Plain-text document sources

══════

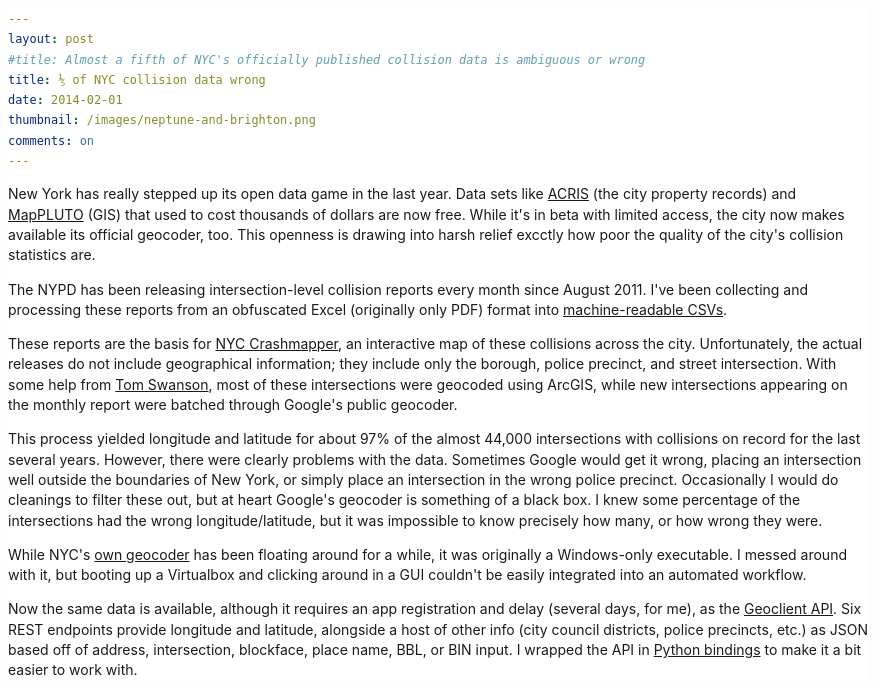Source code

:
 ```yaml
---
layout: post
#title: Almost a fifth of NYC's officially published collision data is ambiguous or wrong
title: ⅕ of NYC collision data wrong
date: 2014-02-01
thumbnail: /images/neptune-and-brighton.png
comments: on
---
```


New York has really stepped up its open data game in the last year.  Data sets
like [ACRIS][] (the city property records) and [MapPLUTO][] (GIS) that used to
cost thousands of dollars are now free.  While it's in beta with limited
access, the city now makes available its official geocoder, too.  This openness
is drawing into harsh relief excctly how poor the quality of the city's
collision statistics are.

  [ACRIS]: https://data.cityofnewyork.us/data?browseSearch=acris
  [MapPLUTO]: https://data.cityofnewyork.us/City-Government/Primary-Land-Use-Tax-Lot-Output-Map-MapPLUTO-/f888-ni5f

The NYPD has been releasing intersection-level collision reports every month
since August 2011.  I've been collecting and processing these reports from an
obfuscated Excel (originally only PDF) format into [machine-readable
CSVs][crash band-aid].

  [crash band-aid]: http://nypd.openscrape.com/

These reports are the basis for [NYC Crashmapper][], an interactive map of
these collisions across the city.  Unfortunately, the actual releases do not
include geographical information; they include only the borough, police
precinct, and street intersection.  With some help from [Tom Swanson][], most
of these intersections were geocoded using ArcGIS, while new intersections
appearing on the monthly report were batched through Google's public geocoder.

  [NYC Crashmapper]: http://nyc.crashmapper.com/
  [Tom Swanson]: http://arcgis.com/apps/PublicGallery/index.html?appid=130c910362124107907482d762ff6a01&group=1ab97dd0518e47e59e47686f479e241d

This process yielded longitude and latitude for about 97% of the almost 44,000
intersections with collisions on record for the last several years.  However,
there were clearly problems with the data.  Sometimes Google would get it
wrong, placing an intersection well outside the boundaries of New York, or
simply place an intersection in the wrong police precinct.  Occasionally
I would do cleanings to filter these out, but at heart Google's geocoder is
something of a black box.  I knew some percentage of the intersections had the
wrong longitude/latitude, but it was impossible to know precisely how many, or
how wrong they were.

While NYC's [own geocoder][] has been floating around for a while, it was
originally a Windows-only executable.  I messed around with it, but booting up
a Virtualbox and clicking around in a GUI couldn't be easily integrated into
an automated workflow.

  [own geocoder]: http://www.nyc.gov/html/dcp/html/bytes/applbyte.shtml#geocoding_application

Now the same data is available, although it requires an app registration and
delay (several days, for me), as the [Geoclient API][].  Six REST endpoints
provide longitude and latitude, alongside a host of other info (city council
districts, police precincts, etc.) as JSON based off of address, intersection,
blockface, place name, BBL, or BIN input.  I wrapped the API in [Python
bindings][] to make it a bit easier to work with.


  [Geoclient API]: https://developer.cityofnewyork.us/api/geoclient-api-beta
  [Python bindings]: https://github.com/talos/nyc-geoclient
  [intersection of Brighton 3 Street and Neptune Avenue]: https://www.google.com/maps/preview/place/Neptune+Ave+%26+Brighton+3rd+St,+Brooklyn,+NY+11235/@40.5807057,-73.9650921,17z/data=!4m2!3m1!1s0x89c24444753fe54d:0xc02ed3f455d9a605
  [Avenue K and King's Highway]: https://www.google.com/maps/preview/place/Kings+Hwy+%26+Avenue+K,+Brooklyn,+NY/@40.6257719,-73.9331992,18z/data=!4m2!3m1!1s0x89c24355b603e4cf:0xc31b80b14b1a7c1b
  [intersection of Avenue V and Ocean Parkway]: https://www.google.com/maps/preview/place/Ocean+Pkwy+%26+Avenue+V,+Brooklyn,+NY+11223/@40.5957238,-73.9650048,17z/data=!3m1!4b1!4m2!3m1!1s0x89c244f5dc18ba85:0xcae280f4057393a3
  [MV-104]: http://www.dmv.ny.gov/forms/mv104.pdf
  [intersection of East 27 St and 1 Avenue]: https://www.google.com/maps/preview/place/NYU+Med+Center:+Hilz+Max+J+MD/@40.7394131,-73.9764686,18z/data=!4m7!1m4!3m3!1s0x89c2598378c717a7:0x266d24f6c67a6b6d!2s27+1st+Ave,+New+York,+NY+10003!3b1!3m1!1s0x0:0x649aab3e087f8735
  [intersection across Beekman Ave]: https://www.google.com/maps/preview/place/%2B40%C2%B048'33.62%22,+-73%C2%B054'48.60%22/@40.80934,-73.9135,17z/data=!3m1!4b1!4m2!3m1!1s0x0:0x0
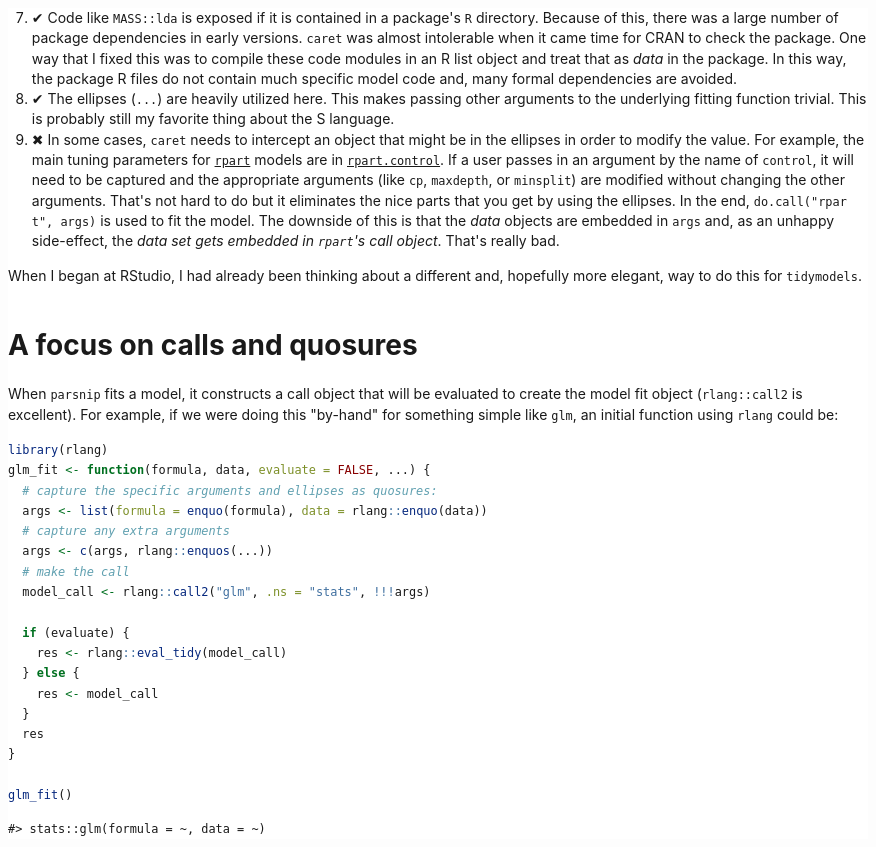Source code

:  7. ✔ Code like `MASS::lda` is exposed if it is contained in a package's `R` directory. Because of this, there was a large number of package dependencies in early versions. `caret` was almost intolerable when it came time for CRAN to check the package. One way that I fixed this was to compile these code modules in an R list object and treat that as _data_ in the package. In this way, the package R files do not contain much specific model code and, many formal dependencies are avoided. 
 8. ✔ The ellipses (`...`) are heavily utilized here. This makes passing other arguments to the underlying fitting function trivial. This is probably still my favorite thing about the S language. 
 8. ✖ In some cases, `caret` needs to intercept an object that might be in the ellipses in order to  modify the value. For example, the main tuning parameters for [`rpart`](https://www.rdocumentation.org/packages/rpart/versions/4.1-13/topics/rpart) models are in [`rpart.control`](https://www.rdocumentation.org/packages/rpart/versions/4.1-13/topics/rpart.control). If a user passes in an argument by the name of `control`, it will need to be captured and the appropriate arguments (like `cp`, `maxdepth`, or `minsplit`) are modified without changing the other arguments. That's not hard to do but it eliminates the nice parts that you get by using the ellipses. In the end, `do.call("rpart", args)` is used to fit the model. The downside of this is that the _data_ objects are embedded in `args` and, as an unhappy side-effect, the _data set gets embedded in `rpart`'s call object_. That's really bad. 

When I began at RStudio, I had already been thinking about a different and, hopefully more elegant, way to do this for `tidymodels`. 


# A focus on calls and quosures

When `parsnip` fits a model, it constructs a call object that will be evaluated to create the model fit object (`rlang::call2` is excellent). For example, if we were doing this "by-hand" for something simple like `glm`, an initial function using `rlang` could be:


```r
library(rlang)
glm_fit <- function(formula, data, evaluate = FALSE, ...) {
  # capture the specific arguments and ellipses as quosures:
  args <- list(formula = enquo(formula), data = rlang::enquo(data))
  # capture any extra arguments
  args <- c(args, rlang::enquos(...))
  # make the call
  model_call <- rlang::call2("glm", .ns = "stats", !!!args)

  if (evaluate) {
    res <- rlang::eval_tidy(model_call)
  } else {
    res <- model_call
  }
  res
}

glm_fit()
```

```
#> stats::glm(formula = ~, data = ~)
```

══════

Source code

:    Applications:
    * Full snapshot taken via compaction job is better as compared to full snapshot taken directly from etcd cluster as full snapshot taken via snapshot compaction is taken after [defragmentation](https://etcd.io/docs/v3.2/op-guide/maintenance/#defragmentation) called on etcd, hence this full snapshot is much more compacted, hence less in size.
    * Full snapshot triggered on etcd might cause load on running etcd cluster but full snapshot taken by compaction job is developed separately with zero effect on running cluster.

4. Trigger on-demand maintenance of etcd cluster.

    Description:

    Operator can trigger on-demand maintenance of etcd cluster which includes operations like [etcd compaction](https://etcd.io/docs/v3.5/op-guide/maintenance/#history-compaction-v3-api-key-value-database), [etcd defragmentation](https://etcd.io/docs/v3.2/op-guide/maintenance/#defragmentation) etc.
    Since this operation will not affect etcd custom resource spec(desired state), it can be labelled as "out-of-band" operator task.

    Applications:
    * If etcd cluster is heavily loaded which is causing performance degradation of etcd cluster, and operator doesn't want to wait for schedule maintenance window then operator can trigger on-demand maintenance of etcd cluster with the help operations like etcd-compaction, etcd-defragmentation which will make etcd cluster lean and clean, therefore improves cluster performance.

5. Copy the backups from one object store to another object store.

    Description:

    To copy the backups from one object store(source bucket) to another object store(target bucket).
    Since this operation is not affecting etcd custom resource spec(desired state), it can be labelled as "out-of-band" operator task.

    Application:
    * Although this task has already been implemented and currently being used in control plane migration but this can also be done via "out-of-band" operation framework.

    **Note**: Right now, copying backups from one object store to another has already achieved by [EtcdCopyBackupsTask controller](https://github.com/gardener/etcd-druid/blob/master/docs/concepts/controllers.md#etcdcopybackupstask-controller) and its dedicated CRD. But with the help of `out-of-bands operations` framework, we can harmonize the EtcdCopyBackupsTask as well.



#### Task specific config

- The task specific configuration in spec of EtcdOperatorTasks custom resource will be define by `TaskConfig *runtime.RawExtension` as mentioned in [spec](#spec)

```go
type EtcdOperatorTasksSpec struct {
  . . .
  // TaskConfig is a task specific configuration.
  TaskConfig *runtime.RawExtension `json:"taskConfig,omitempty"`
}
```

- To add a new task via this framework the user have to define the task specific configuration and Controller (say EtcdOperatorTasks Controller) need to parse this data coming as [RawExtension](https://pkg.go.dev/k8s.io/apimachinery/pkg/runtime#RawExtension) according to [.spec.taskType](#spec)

══════

[Exercise prompt] What are the lines above, starting at the one with "a Virtualbox and" and ending at the one with "districts, police precincts, etc.)"? Give them again exactly, and only them.

[Task response]
a Virtualbox and clicking around in a GUI couldn't be easily integrated into
an automated workflow.

  [own geocoder]: http://www.nyc.gov/html/dcp/html/bytes/applbyte.shtml#geocoding_application

Now the same data is available, although it requires an app registration and
delay (several days, for me), as the [Geoclient API][].  Six REST endpoints
provide longitude and latitude, alongside a host of other info (city council
districts, police precincts, etc.) as JSON based off of address, intersection,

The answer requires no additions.